Streaming deflate - can't reliably read chunks as they arrive instead of the entire stream

315 views
Skip to first unread message

A Keeton

unread,
Jul 13, 2016, 11:12:29 AM7/13/16
to golang-nuts
I'm trying to decompress messages arriving over websockets that are using permessage-deflate.

I've run into a couple of issues using flate. 

Assume: 

buf := new(bytes.Buffer)
flater := flate.NewReader(buf)

Each new websockets message is written into buf and then I call Read on flater. It works for 1 or more messages (sometimes several right up until I fill the 32k window). Eventually the Read fails and flate says there is a corrupt byte before some offset. Even after more data has been written to buf, successive reads fail. I presume there's some need to reset the flater to a previous state, but Reset hasn't gotten me anywhere.

However, the data decompresses fine if I save the entire stream to a file and then deflate the file.

What is the correct way to deflate chunks of data as they become available?

(A past post says to call ReadFull but that does not work in this case).

Nigel Tao

unread,
Jul 13, 2016, 11:00:53 PM7/13/16
to A Keeton, golang-nuts
On Thu, Jul 14, 2016 at 12:35 AM, A Keeton <ajke...@gmail.com> wrote:
> I'm trying to decompress messages arriving over websockets that are using
> permessage-deflate.

You say that you're using "per message" deflate...


> Each new websockets message is written into buf and then I call Read on

...but then it sounds like you're concatenating all of the messages
together, writing them all to the one buffer, so you're treating it as
"per stream" deflate instead of "per message".


> flater. It works for 1 or more messages (sometimes several right up until I
> fill the 32k window). Eventually the Read fails and flate says there is a
> corrupt byte before some offset. Even after more data has been written to
> buf, successive reads fail.

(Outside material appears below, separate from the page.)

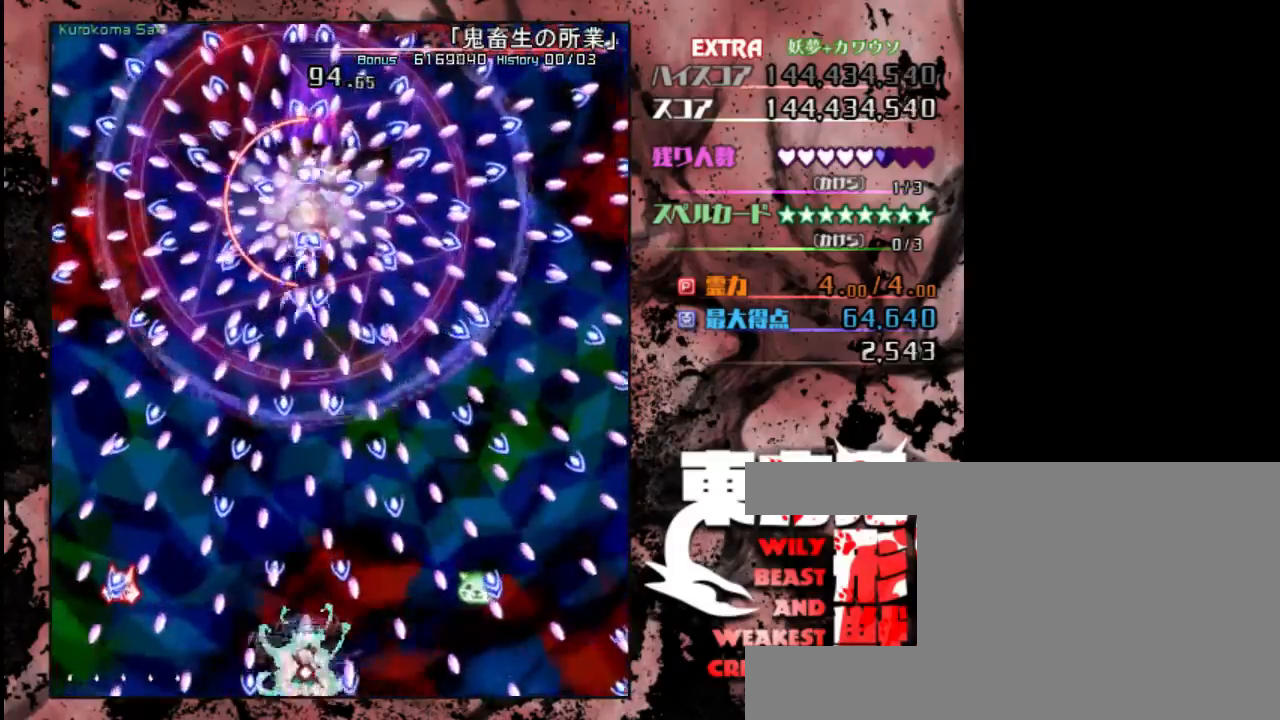
{"keys": ["down", "z"], "events": [[50, "right", "down"], [183, "right", "up"], [250, "shift", "up"]]}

I presume there's some need to reset the flater
> to a previous state, but Reset hasn't gotten me anywhere.

Calling Reset is probably the way to go, but it's hard to give more
specific advice without seeing your code, preferably a self-contained
example and one that's as small and as simple as possible.

Adam Keeton

unread,
Jul 14, 2016, 7:15:20 PM7/14/16
to Nigel Tao, golang-nuts
but then it sounds like you're concatenating all of the messages together,

I should have mentioned that I reset the websockets buffer after reading from the deflater. 

A small self-contained example with this code would be tricky with all of the websocket handling stuff in the way.

Regardless, with permessage-deflate, the sliding window must be maintained across messages unless no_context_takeover is being used. Creating a new deflater for each message doesn't work. 

I'm not entirely clear with how to work with Reset, specifically the use of dictionaries. Passing 'nil' as a dictionary hasn't gotten me anywhere. I'm guessing that might be the key detail for maintaining the sliding window?

Nigel Tao

unread,
Jul 14, 2016, 9:31:13 PM7/14/16
to Adam Keeton, golang-nuts
On Fri, Jul 15, 2016 at 9:14 AM, Adam Keeton <ajke...@gmail.com> wrote:
> A small self-contained example with this code would be tricky with all of
> the websocket handling stuff in the way.

You could possibly capture the bytes of each compressed message, and
then construct a new websocket-free program that starts with those
bytes and knows what each decompressed message should be.


> I'm not entirely clear with how to work with Reset, specifically the use of
> dictionaries. Passing 'nil' as a dictionary hasn't gotten me anywhere. I'm
> guessing that might be the key detail for maintaining the sliding window?

You might need new API on a flate decompressor to e.g. ack and clear
an explicit mypkg.EndOfMessage error that you repeatedly thread
through the underlying reader. The compress/flate package, like all
io.Reader implementations, expects to read and deliver streams of
bytes, not delimited messages, but websocket (IIUC) isn't really a
stream (two messages "abc" and "def" isn't semantically equivalent to
a single message "abcdef"), and the two models don't quite fit well.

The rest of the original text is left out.